The first aspect of Israel living devotedly and obediently to the LORD concerned the eating of blood: “If any one of the house of Israel or of the strangers who sojourn among them eats any blood, I will set my face against that person who eats blood and will cut him off from among his people.” (Leviticus 17:10). The LORD expresses fierce opposition to eating of blood. The LORD explains the reason behind this prohibition: “For the life of the flesh is in the blood, and I have given it for you on the altar to make atonement for your souls, for it is the blood that makes atonement by the life.” (Leviticus 17:11). The LORD had assigned great significance to blood. Blood signified life; it was the shedding of blood, that is the taking of a life, that provided atonement. The blood belonged to the LORD and He used it to give life and make atonement. Thus, something used so importantly for the LORD’s purposes required respect.

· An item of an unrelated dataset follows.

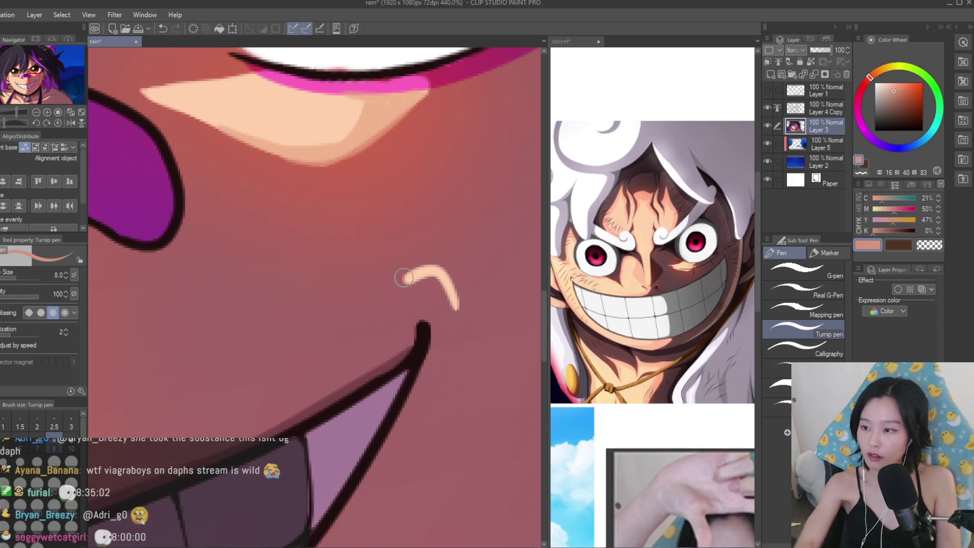
{"action": "left_click_drag", "start_coordinate": [391, 285], "coordinate": [470, 320]}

The second aspect of Israel living devotedly and obediently to the LORD concerned sexual relations. This section on physical human intimacy is prefaced by the statement that defines it grounding: “Speak to the people of Israel and say to them, I am the LORD your God.” (Leviticus 18:2). The instructions on sexual relations are rooted in the nature and character of the God whom they belonged to. Physical human intimacy is not ultimately defined merely by human consent, but by the holy standard of God Himself. The parameters stated in Leviticus 18 are not arbitrary, but timeless expressions of God’s will for human physical intimacy solely within the boundaries of the marital covenant: “Therefore a man shall leave his father and his mother and hold fast to his wife, and they shall become one flesh. And the man and his wife were both naked and were not ashamed.” (Genesis 2:24-25). Any other sexual arrangement between a man and a woman was forbidden: “None of you shall approach any one of his close relatives to uncover nakedness. I am the LORD.” (Leviticus 18:6). The expression, “to uncover nakedness” used throughout this section was euphemism that referred to sexual relations. It is interesting to note that when the conversation shifts from heterosexual relations to same sex relations the euphemism was not used and the encounter was described differently: “You shall not lie with a male as with a woman; it is an abomination.” (Leviticus 18:22). While all sexual relations, outside of the marriage covenant are forbidden, the shift in language for same sex relationship signals an very different kind of wrongdoing. Same sex activity went beyond the mere “to uncover nakedness” violation, and were not according to natural physical design: “For their women exchanged natural relations for those that are contrary to nature; and the men likewise gave up natural relations with women and were consumed with passion for one another, men committing shameless acts with men” (Romans 1:26-27).

Israel was to live by the standards established for them by the LORD: “You shall therefore keep my statutes and my rules; if a person does them, he shall live by them: I am the LORD.” (Leviticus 18:5). Such moral purity grew out of their relationship to and worship of the LORD. The New Covenant provides clarity for us by stating the same kind of standards for sexual moral purity: “Flee from sexual immorality. Every other sin a person commits is outside the body, but the sexually immoral person sins against his own body. Or do you not know that your body is a temple of the Holy Spirit within you, whom you have from God? You are not your own, for you were bought with a price. So glorify God in your body.” (1 Corinthians 6:18-20). God’s redeemed people have been called and enabled to seek sexual purity.

What struck you in today’s reading? What questions were prompted from today’s reading?